Workers World Party condemns the blockade of Cuba

vote4socialismThis statement condemning the continuing U.S. blockade against Cuba was issued by the Workers World Party 2016 Presidential Campaign.

Cuban Foreign Minister Bruno Rodriguez announced on Sept. 9 that Cuba will submit a resolution to the upcoming United Nations General Assembly meeting titled “The necessity of ending the economic, commercial and financial blockade imposed by the United States of America against Cuba.”

The Workers World Party Presidential and Vice Presidential Campaign joins with the Cuban people and millions globally who declare #YoVotoVsBloqueo — “I vote against the blockade.” We reiterate our party’s longstanding support for revolutionary socialist Cuba and respect for its sovereignty and self-determination against the imperialist bully to the north.

There is now a commonly held, but false and dangerous, illusion that the genocidal financial noose around Cuba has ended. This illusion is fostered by the U.S. government’s positive agreement on Dec. 17, 2015, to restore diplomatic relations with Cuba, which it broke in 1961. President Barack Obama visited Cuba and commercial flights to the island began on Aug. 31. The unique restriction banning U.S. travel to Cuba has been reduced to a computer check box. However, Cuba’s 2016 report states that the blockade has in fact been toughened.

In its 40-page document, Cuba details the large, small and even new ways the web of U.S. laws and regulations that make up the blockade hurt the Cuban people, while touching every continent with their extraterritorial reach. The full report can be read in English at cubavsbloqueo.cu.

Here are a few examples.

Cuba’s Center for Genetic Engineering and Biotechnology (CIGB) has exported pharmaceuticals to Thailand for many years. An order from PharMaLand pharmaceuticals for 60,000 bulbs of Cuba’s HeberBiovac HB Hepatitis B vaccine could not be filled because the bank in Thailand handling the order received a warning it should not enter into transactions with Cuba due to U.S. sanctions.

Payment for work in Ecuador and Ethiopia by Cuban technical and professional teachers was held back because that would violate U.S. sanctions. In Guatemala, Cuban sports technicians could not provide services because there were no banking channels through which remittances could be sent to Cuba. The bank subsidiaries there have relations with U.S. banks.

Between April 2015 and April 2016, the U.S. imposed 61 measures against foreign banks because they had relations with Cuba. These included closing bank accounts, holding back funds, refusing to provide banking services and to process letters of credit, delays due to the U.S. Office of Foreign Assets Control requiring permits to process documents and turning back bank transactions in North America, Latin America, Europe, Africa, Asia and Oceania.

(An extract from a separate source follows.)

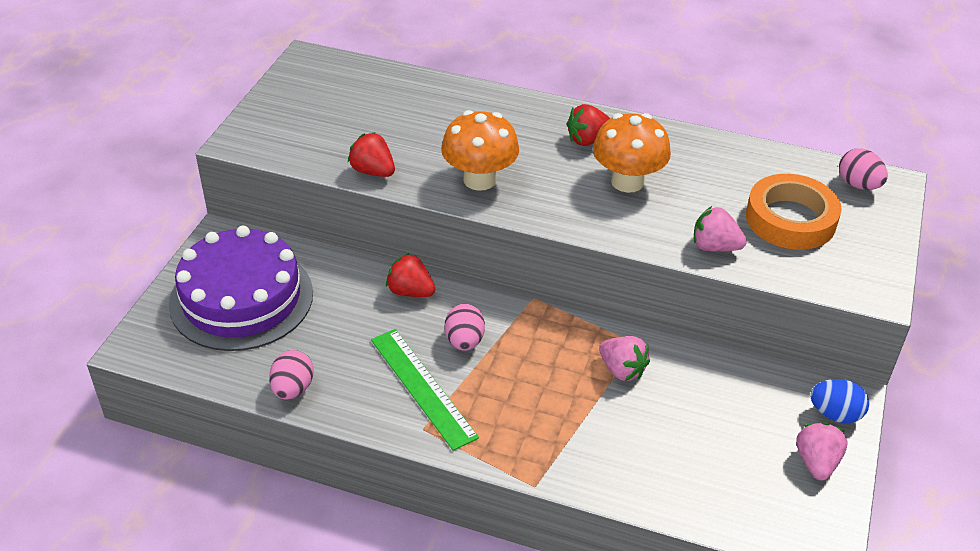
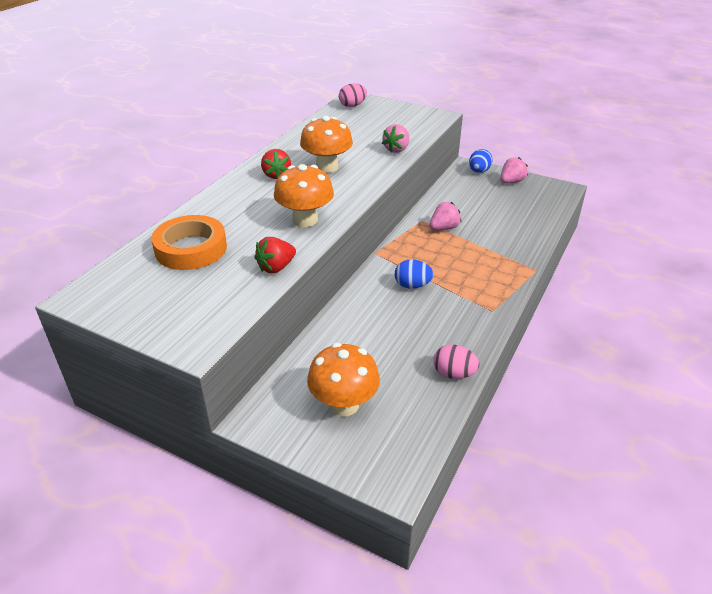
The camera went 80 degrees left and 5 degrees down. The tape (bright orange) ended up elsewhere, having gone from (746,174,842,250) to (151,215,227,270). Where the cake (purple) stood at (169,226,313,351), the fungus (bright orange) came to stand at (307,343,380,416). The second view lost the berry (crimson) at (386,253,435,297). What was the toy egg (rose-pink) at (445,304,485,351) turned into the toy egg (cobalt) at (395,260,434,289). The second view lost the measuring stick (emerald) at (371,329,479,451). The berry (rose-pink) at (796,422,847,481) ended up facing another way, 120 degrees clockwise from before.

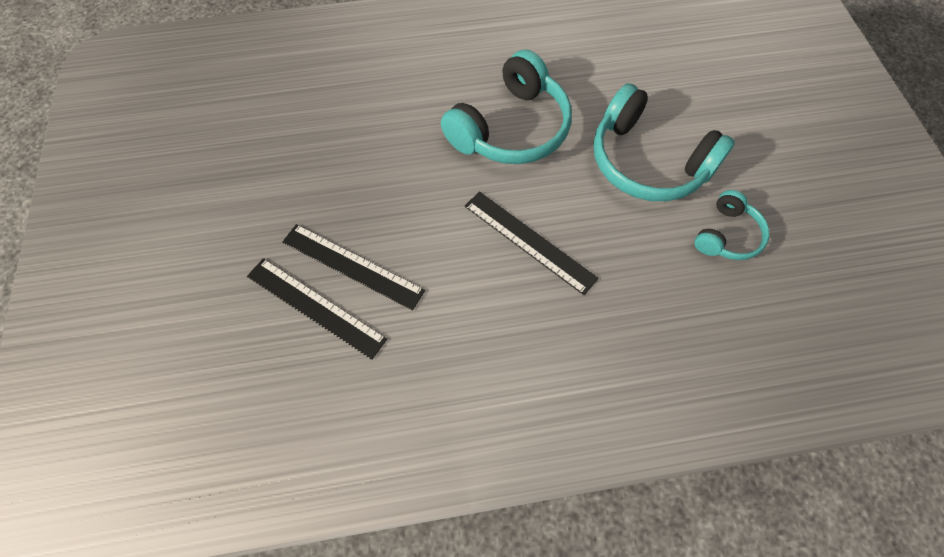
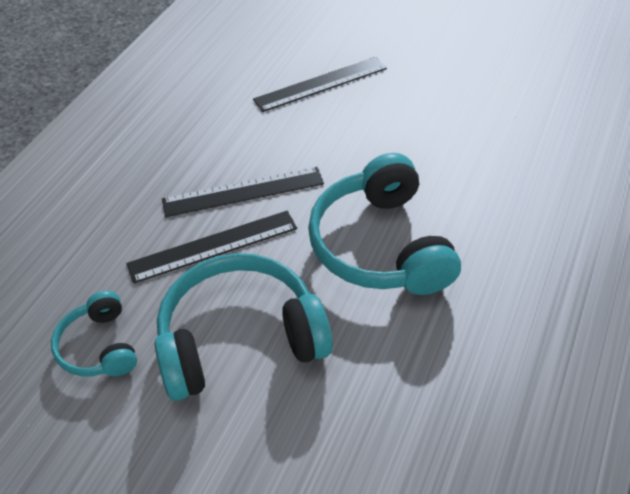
The camera went 125 degrees right and 15 degrees down. The measuring stick (jet-black) ended up elsewhere, having gone from (247,258,387,360) to (126,210,297,284).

Cuba offers more than 200 internationally recognized, quality medical programs in 47 health institutions serving 15,000 foreign patients annually. But medical treatment does not fall into the 12 categories of travel permitted by the U.S. government. In short, it is illegal for a U.S. resident to seek medical treatment in Cuba, even though Cuba has developed effective treatments like a vaccine for lung cancer and Heberprot-P, which prevents more than 70 percent of diabetic foot ulcers. These treatments reduce medical costs and markedly improve quality of life, yet are out of reach for U.S. residents.

Cuba constitutionally guarantees free education and health care as well as access to culture and sports. The well-being of the people, not profits, is the purpose of its socialist organization of society. The blockade hurts all aspects of Cuban society, from construction to food import and production to the right of development itself.

President Obama has not done all that he could to dismantle the blockade of Cuba. He continues the Medical Professional Parole Program, a brain drain that offers special benefits to Cuban medical professionals who abandon international assignments.

According to Cuba’s 2016 document, Obama could allow Cuban banks to open accounts in U.S. banks; authorize direct exports of U.S. products to Cuban companies; permit imports of Cuban services or products like biotech products, including those manufactured in third countries containing Cuban raw materials; authorize U.S. companies to invest in Cuba; and allow ships that have docked in Cuba to dock in U.S. ports, eliminating the present six-month waiting period.

As the vote against the U.S. blockade in the United Nations General Assembly nears, the Cuban Institute for Friendship with the Peoples (ICAP) has begun days of action under the title, “We remember: Solidarity against the blockade and terrorism.” On Sept. 4, ICAP began by commemorating the 1997 bombing of a Havana hotel that killed the young Italian Fabio di Celmo. The days of action will end on Oct. 27 with the twenty-fifth consecutive United Nations vote calling on the U.S. to end its blockade of Cuba.